__PROBLEM TO SOLVE__.
Quote the lines starting with the line containing "catalogue / barcode: US 1042990" and going on through the line containing "country: Bahamas", both included, and reproduce them with no changes.

__EXTRACTED ENTRIES__.

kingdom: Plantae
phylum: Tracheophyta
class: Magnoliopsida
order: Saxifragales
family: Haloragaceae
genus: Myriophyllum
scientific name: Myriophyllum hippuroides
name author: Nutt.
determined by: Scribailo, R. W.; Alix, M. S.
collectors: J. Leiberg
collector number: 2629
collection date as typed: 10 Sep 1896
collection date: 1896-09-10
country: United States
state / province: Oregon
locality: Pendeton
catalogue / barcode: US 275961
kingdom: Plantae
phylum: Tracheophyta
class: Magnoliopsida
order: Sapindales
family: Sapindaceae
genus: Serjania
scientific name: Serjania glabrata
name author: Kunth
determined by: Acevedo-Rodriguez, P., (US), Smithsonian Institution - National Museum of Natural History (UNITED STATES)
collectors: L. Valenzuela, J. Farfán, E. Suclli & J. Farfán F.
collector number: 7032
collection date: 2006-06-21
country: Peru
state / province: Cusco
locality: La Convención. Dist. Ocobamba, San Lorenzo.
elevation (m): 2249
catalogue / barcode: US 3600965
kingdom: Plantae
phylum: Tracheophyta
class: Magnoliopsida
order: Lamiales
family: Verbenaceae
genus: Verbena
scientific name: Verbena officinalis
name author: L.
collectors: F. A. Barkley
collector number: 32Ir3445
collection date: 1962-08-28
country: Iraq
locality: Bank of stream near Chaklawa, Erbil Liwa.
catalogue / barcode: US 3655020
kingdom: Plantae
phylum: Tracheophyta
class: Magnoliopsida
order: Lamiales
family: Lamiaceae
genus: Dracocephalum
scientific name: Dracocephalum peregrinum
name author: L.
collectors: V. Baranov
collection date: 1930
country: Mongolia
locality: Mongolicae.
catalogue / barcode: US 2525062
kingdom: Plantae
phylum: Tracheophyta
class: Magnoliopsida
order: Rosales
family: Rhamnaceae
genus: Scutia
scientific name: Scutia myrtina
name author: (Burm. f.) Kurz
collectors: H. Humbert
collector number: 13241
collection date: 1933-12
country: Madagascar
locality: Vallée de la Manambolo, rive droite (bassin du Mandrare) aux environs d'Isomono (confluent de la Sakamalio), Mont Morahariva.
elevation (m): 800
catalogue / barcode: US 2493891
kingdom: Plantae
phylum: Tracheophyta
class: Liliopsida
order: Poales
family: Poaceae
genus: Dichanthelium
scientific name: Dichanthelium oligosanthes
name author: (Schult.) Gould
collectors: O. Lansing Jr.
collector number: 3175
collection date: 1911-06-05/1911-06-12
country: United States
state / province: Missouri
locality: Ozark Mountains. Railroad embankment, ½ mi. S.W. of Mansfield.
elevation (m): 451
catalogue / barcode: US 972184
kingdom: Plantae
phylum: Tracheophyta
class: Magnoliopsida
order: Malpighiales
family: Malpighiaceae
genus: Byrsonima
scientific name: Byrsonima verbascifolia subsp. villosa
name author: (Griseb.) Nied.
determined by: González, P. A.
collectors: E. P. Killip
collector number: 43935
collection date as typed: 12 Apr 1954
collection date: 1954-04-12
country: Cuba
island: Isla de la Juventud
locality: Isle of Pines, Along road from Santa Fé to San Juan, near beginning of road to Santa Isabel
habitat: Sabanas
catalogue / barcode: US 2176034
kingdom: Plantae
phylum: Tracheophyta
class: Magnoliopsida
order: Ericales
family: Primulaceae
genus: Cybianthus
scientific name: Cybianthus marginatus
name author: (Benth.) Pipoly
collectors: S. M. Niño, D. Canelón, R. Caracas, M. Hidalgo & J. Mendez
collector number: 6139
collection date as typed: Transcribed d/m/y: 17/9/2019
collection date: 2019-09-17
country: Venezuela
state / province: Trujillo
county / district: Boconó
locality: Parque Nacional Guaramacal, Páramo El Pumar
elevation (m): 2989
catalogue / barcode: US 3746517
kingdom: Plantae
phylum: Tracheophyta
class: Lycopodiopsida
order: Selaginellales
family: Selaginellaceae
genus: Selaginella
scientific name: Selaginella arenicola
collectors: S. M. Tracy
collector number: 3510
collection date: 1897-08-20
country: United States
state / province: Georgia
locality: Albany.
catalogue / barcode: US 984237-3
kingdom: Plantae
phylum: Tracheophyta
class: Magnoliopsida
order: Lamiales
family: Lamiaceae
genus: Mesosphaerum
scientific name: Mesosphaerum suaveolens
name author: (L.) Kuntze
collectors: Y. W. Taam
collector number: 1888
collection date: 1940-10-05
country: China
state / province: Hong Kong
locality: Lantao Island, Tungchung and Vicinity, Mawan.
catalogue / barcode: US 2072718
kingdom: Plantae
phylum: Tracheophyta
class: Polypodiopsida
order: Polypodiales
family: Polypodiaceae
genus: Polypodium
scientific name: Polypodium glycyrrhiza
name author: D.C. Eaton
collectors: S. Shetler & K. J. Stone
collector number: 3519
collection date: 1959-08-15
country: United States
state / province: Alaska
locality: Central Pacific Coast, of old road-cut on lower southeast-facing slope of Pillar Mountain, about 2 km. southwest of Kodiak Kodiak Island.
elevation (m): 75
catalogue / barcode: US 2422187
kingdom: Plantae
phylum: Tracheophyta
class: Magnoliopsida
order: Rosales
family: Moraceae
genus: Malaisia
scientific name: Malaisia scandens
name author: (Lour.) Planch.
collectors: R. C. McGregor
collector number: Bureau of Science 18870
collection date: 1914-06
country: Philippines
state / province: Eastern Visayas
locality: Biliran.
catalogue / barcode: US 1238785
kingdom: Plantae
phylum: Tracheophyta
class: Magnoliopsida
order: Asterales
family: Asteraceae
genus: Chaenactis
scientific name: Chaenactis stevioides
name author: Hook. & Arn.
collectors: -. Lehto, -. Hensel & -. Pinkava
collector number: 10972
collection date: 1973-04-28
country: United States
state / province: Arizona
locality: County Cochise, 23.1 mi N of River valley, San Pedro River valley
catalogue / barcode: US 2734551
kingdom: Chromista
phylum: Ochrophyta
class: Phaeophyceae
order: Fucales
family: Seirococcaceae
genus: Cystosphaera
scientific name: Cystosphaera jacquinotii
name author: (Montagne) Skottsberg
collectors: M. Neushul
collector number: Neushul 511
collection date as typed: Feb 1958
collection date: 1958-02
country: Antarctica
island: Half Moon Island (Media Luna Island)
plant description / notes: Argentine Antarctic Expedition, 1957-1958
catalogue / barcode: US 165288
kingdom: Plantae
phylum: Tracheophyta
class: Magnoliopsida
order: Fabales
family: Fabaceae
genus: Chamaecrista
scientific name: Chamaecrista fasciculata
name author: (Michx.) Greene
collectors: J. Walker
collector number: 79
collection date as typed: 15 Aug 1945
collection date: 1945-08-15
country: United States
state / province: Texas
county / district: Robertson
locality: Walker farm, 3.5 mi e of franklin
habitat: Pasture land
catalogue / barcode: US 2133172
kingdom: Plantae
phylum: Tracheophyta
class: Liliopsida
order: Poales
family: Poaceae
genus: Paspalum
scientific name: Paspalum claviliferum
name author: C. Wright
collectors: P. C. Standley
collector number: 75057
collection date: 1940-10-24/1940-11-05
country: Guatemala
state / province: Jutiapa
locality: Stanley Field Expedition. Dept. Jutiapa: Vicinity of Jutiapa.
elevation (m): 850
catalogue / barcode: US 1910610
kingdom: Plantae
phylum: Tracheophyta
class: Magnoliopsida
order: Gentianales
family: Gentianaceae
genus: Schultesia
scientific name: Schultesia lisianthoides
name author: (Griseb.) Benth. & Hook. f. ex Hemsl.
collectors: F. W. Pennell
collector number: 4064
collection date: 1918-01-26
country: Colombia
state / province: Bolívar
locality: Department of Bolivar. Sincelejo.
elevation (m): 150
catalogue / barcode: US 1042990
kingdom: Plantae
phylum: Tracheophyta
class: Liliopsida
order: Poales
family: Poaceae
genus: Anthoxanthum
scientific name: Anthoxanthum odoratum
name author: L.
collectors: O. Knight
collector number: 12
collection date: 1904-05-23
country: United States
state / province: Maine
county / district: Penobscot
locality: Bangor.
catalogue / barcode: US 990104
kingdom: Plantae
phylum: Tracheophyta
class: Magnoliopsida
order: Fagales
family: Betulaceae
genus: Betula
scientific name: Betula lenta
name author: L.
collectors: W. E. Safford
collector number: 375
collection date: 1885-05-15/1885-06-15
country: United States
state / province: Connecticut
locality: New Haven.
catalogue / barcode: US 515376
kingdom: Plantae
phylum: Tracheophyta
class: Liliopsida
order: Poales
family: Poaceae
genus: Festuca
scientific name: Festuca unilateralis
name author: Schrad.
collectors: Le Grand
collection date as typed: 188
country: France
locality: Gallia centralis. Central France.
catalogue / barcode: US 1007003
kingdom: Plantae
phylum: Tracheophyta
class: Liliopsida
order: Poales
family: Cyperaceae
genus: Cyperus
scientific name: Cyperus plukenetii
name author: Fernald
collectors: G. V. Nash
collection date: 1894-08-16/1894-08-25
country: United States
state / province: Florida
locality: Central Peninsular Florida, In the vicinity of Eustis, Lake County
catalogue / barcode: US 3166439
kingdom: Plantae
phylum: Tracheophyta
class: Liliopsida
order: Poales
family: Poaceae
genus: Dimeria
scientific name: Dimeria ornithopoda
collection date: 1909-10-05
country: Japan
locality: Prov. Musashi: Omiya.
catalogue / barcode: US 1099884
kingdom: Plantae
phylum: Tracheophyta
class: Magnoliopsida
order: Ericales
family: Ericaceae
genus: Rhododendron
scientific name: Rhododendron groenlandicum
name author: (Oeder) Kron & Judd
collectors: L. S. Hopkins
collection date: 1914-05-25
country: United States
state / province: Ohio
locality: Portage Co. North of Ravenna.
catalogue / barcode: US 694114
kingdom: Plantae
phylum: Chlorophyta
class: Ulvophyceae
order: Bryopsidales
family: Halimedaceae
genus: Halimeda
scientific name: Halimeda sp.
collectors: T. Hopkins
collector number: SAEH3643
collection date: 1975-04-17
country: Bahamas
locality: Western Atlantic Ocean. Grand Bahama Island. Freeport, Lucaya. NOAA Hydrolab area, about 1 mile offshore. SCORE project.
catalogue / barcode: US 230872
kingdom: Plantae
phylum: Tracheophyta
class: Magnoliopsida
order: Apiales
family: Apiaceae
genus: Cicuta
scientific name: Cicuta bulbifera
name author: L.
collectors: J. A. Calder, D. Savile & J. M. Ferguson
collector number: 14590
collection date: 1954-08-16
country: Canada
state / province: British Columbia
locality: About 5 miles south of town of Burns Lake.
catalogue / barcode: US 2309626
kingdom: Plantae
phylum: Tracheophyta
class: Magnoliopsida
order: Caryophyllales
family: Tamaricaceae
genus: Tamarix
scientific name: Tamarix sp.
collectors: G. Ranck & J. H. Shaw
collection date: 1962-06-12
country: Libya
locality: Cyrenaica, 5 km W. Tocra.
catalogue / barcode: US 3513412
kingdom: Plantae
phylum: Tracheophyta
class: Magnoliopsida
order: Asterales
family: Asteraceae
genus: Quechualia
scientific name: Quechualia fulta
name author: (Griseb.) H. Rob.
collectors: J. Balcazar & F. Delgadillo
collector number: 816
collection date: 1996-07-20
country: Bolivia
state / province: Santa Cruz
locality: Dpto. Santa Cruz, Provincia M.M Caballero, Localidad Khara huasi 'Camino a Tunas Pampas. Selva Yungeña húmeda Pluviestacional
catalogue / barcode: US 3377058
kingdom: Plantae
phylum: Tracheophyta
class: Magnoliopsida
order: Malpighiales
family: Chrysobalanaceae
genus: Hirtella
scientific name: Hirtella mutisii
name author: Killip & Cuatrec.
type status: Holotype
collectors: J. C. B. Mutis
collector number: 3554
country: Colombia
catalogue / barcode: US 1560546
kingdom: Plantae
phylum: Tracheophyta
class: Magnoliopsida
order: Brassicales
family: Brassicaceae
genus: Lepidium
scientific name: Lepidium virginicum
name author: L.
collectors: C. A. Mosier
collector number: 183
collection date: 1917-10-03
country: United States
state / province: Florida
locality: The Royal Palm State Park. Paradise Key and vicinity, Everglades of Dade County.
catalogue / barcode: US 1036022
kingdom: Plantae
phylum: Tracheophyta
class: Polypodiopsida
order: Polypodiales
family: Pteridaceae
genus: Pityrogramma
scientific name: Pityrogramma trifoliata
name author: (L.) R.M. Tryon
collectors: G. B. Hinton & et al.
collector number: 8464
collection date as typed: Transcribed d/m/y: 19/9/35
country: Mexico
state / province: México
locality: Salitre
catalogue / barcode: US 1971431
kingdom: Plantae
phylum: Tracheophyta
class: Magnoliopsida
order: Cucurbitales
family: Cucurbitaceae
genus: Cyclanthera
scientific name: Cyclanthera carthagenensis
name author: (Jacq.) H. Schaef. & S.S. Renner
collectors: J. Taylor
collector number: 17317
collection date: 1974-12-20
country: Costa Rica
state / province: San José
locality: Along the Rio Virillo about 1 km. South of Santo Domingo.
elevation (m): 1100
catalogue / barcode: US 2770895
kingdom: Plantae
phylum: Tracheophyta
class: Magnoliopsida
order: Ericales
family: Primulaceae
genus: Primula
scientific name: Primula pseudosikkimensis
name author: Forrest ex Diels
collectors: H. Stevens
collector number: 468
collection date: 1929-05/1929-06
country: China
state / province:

__ANSWER FOR THIS EXERCISE__.
catalogue / barcode: US 1042990
kingdom: Plantae
phylum: Tracheophyta
class: Liliopsida
order: Poales
family: Poaceae
genus: Anthoxanthum
scientific name: Anthoxanthum odoratum
name author: L.
collectors: O. Knight
collector number: 12
collection date: 1904-05-23
country: United States
state / province: Maine
county / district: Penobscot
locality: Bangor.
catalogue / barcode: US 990104
kingdom: Plantae
phylum: Tracheophyta
class: Magnoliopsida
order: Fagales
family: Betulaceae
genus: Betula
scientific name: Betula lenta
name author: L.
collectors: W. E. Safford
collector number: 375
collection date: 1885-05-15/1885-06-15
country: United States
state / province: Connecticut
locality: New Haven.
catalogue / barcode: US 515376
kingdom: Plantae
phylum: Tracheophyta
class: Liliopsida
order: Poales
family: Poaceae
genus: Festuca
scientific name: Festuca unilateralis
name author: Schrad.
collectors: Le Grand
collection date as typed: 188
country: France
locality: Gallia centralis. Central France.
catalogue / barcode: US 1007003
kingdom: Plantae
phylum: Tracheophyta
class: Liliopsida
order: Poales
family: Cyperaceae
genus: Cyperus
scientific name: Cyperus plukenetii
name author: Fernald
collectors: G. V. Nash
collection date: 1894-08-16/1894-08-25
country: United States
state / province: Florida
locality: Central Peninsular Florida, In the vicinity of Eustis, Lake County
catalogue / barcode: US 3166439
kingdom: Plantae
phylum: Tracheophyta
class: Liliopsida
order: Poales
family: Poaceae
genus: Dimeria
scientific name: Dimeria ornithopoda
collection date: 1909-10-05
country: Japan
locality: Prov. Musashi: Omiya.
catalogue / barcode: US 1099884
kingdom: Plantae
phylum: Tracheophyta
class: Magnoliopsida
order: Ericales
family: Ericaceae
genus: Rhododendron
scientific name: Rhododendron groenlandicum
name author: (Oeder) Kron & Judd
collectors: L. S. Hopkins
collection date: 1914-05-25
country: United States
state / province: Ohio
locality: Portage Co. North of Ravenna.
catalogue / barcode: US 694114
kingdom: Plantae
phylum: Chlorophyta
class: Ulvophyceae
order: Bryopsidales
family: Halimedaceae
genus: Halimeda
scientific name: Halimeda sp.
collectors: T. Hopkins
collector number: SAEH3643
collection date: 1975-04-17
country: Bahamas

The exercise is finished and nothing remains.